To-do item
Echo every line from the one containing "Comparing the boxes" through the one containing "Финансирование капитальных вложений", both included.

(Beginning of Data shown)

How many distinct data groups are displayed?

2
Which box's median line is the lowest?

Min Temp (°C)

(End of Data shown)
(Beginning of Data shown)

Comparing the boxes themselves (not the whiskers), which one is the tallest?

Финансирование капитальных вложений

(End of Data shown)

Written solution
Comparing the boxes themselves (not the whiskers), which one is the tallest?

Финансирование капитальных вложений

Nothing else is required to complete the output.